In case I wasn’t clear, Hangover 2 was bad. Has there been a lazier sequel to a good movie in recent memory?

I said sequel to a GOOD movie. Transformers 3, you may put down your hand.

I haven’t seen Transformers 3. But Roxane Gay has. And I trust Roxane.

Still, could it be worse than Green Lantern? I’m a comic book nerd and I thought the GL movie bit more than either of the Hulk movies (both of which bit terribly hard—like gnawing on over-smoked jerky). Amorphous bad guy. Hero who just needs to learn a little selflessness. Final fight scene that mistakes special effects for drama. And the Green Lantern Corps? Oh, lord. They managed to retain all the lameness of the GLC from the comics and STILL butcher the main facts. That takes work.

I officially hate 3D now. Terrible thing. Pointless. Most of Pirates of the Caribbean 4 was unwatchable through those dark, bulky glasses. Biggest rip-off in entertainment.

My kids saw King Fu Panda 2 twice. I didn’t see it at all. I consider this one of my biggest victories of the year. Hot parenting tip: convince other people to take your kids to kid movies.

Bridesmaids is the best movie I’ve seen this year. Not that the competition is strong. But, still. I definitely cared more for Kristen Wiig’s character than I’ve cared about anything in any of the other movies I’ve attended this summer.

Although, actually, Super 8 was okay. Nostalgic for anyone of my generation. A bit “hermetically sealed,” though. Other than the computerized effects and the continuous utterances of the word “shit” from young mouths, it was like a found volume of early ‘80s Spielbergness. A Movie with that capital M. You could feel the gears turning.

I never walk out on a movie. But I’ll stop reading a book pretty quickly. This says something about me, I suppose.

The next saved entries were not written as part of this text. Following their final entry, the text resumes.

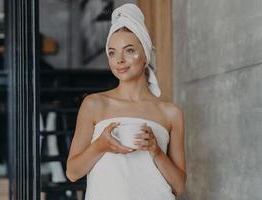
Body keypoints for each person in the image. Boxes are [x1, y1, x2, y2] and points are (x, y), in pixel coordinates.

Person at [66, 3, 186, 200]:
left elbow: (179, 188)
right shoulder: (94, 104)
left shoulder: (171, 113)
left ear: (145, 55)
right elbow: (73, 172)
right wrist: (100, 146)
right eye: (112, 52)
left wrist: (156, 151)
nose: (119, 60)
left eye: (129, 50)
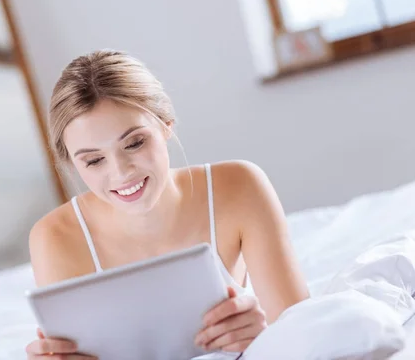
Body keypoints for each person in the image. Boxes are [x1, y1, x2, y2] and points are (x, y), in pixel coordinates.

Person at [25, 50, 310, 359]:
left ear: (165, 125)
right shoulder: (55, 237)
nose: (120, 173)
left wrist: (263, 332)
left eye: (134, 143)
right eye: (94, 160)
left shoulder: (241, 186)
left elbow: (302, 330)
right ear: (73, 164)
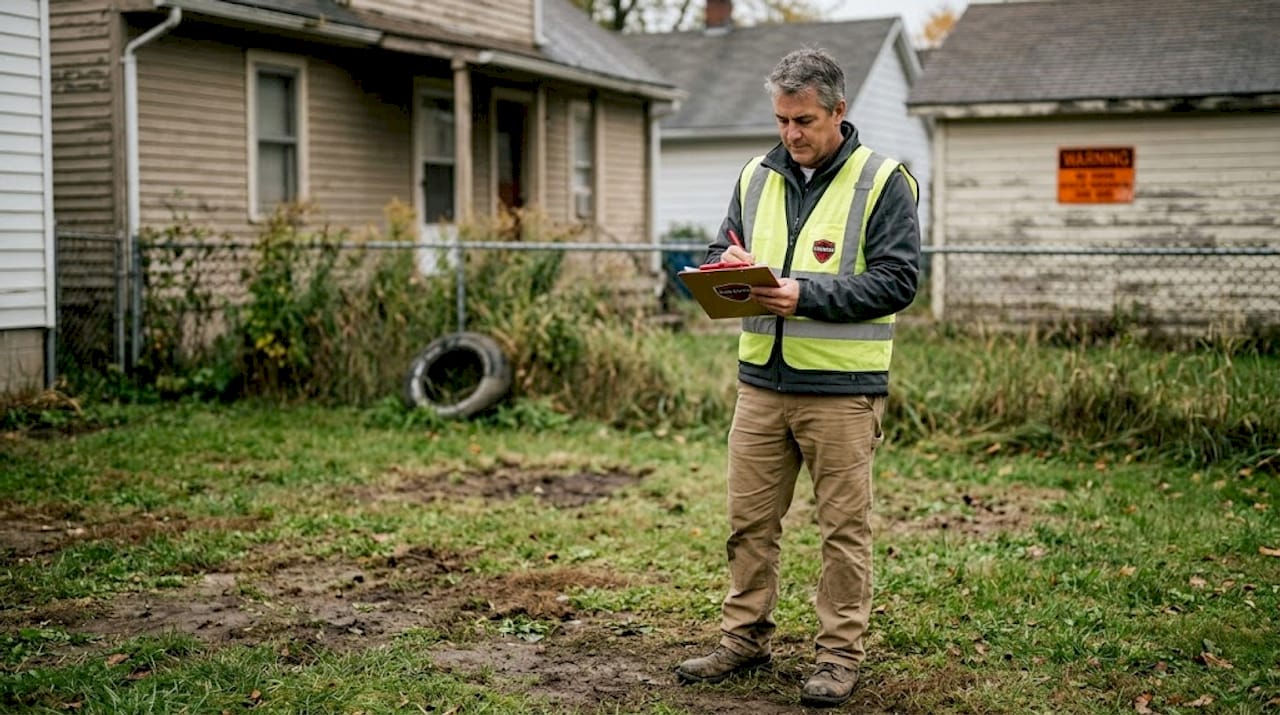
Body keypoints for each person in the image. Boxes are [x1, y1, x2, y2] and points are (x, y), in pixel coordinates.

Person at [674, 48, 921, 708]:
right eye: (782, 119)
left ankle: (839, 655)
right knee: (749, 520)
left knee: (843, 531)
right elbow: (713, 255)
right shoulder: (756, 176)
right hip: (760, 386)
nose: (791, 134)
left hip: (842, 394)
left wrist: (803, 294)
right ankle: (744, 637)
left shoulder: (882, 180)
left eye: (804, 120)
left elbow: (899, 280)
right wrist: (726, 266)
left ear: (839, 111)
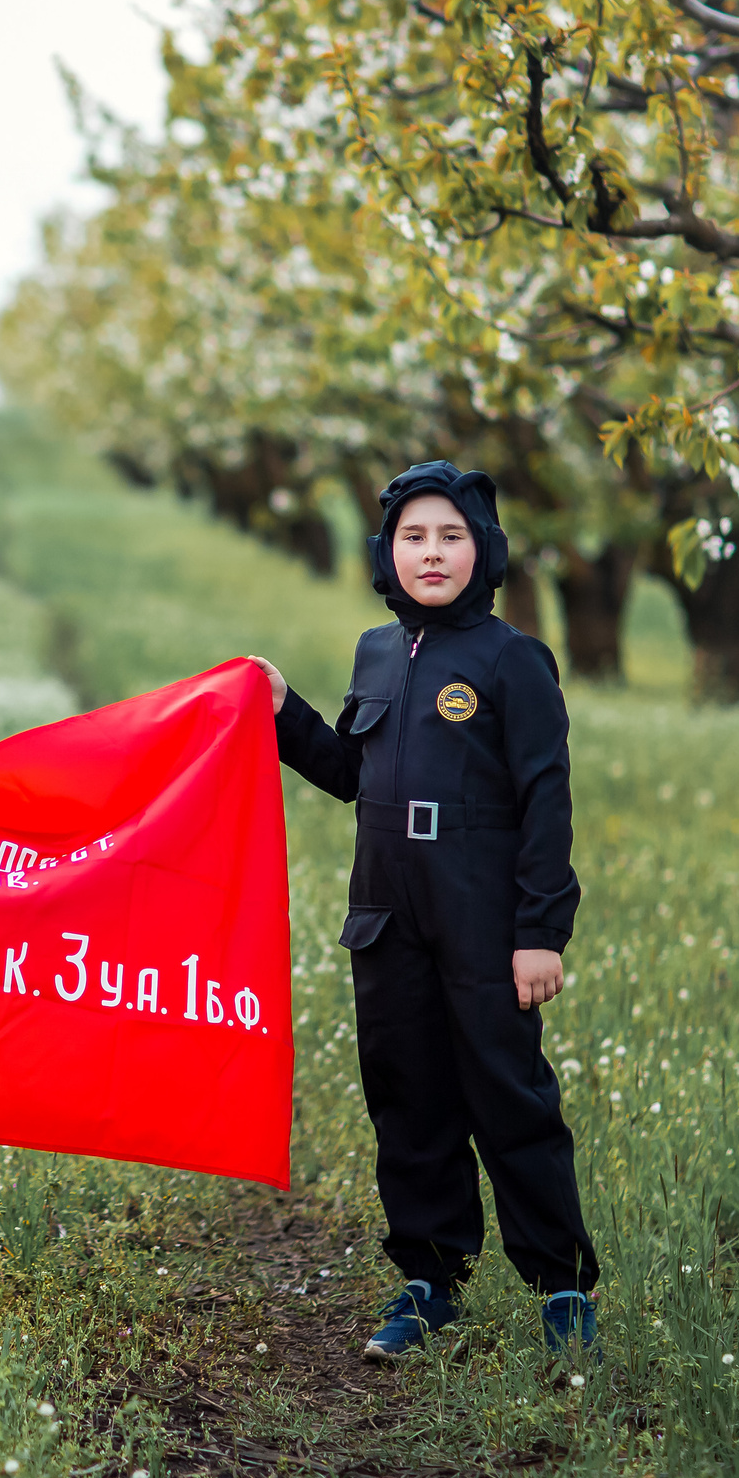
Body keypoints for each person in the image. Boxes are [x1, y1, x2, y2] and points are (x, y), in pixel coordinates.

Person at [253, 460, 599, 1362]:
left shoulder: (512, 659)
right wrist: (283, 710)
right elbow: (351, 775)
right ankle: (429, 1280)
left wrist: (539, 933)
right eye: (414, 536)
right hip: (387, 917)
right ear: (388, 552)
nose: (432, 552)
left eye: (451, 535)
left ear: (483, 550)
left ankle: (562, 1289)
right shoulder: (376, 651)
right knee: (406, 1095)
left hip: (482, 921)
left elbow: (546, 800)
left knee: (508, 1094)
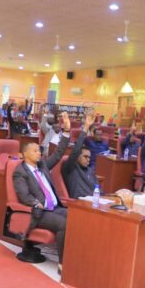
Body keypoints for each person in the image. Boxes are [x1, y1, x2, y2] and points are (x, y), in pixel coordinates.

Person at [12, 112, 71, 273]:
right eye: (35, 151)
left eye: (39, 150)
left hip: (55, 207)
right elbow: (24, 195)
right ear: (25, 155)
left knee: (77, 218)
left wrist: (66, 132)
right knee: (64, 224)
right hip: (39, 211)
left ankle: (75, 256)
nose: (40, 153)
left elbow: (58, 154)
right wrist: (36, 203)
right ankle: (62, 263)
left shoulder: (43, 165)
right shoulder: (20, 172)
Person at [62, 113, 97, 199]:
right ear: (77, 156)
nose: (88, 160)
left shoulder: (90, 171)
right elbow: (75, 150)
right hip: (78, 204)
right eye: (85, 157)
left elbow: (98, 190)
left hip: (94, 202)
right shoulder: (70, 168)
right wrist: (86, 128)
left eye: (89, 157)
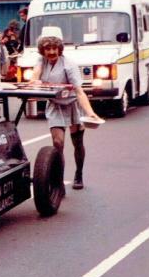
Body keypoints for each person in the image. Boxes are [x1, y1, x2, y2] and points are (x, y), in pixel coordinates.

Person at [30, 31, 100, 190]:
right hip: (55, 104)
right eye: (48, 48)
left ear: (59, 49)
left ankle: (78, 174)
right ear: (43, 50)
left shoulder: (69, 64)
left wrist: (90, 112)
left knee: (77, 142)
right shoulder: (41, 61)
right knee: (57, 143)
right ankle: (58, 180)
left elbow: (79, 91)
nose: (51, 52)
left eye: (55, 48)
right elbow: (34, 77)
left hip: (73, 103)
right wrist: (35, 82)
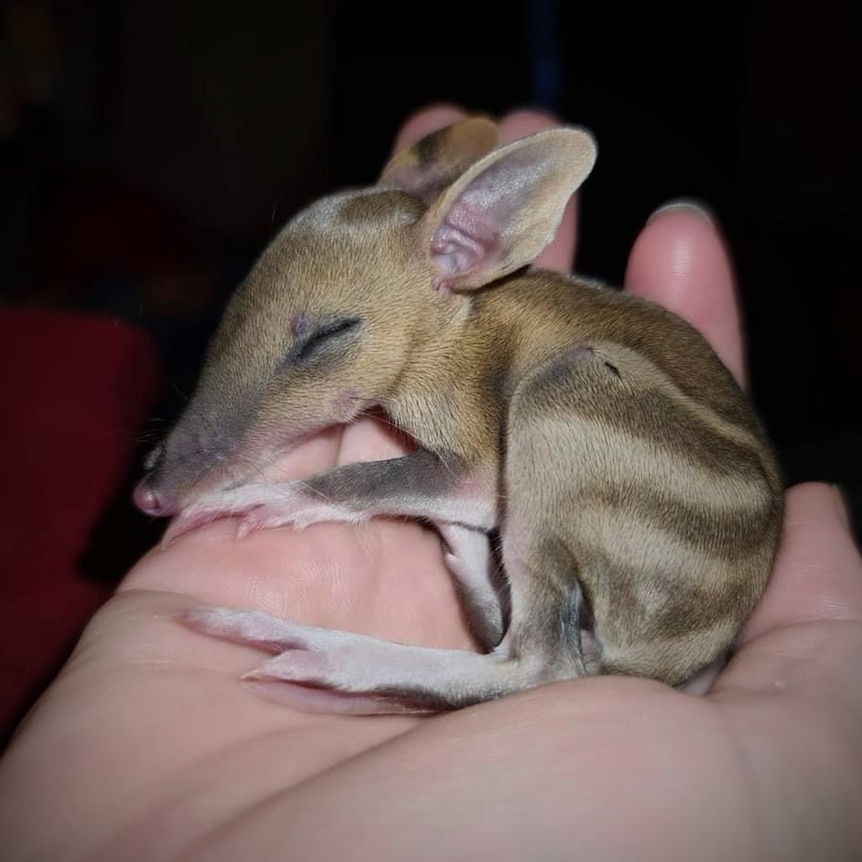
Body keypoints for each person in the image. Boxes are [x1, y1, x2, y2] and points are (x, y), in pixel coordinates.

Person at [0, 105, 860, 861]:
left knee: (576, 393)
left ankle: (530, 665)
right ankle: (534, 644)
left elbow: (475, 480)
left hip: (670, 569)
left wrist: (307, 496)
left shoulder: (459, 350)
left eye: (321, 341)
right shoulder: (427, 324)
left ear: (466, 252)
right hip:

I have fallen asleep in movies.

Movies I wish I slept through recently: Cats and Dogs: The Revenge of Kitty Galore, Hop, Despicable Me, Owls of Gahoole

I see a lot of kids movies. I need to take my “hot parenting tip” more seriously.

And, yes, Despicable Me is bad. I could write an essay on why. The short version: it’s cynically constructed.

I have high hopes for the newest Harry Potter, though.

I read the first four books to my son. Decent reads. But we never made it past the first 100 pages of the fifth book. It was horrifically slow; J.K. Rowling is just lounging in her fictional universe by this point, enjoying the process of world creation far too much and leaving the reader with scant plot. Also, as the series draws on, the POV choice becomes an increasingly frustrating mess. Everything is 3rd person from Harry’s POV. We don’t learn anything that he doesn’t learn. But, because Rowling expands the wizarding universe to such extremes, this POV means the books increasingly become a series of people telling Harry what has happened and will happen next. Yes, Rowling invents various magical devices that allow Harry to see and even experience events outside of his own life, but it’s never quite enough. Switching to a multi-POV style after the second or third book would have greatly improved the novels, I think. Although, admittedly, I haven’t read the last few.

Somehow a post about summer movies became a lazy book review.

But, seriously, Cars 2 is a spy thriller. Cars was a coming of age movie. More sequels should be so bold.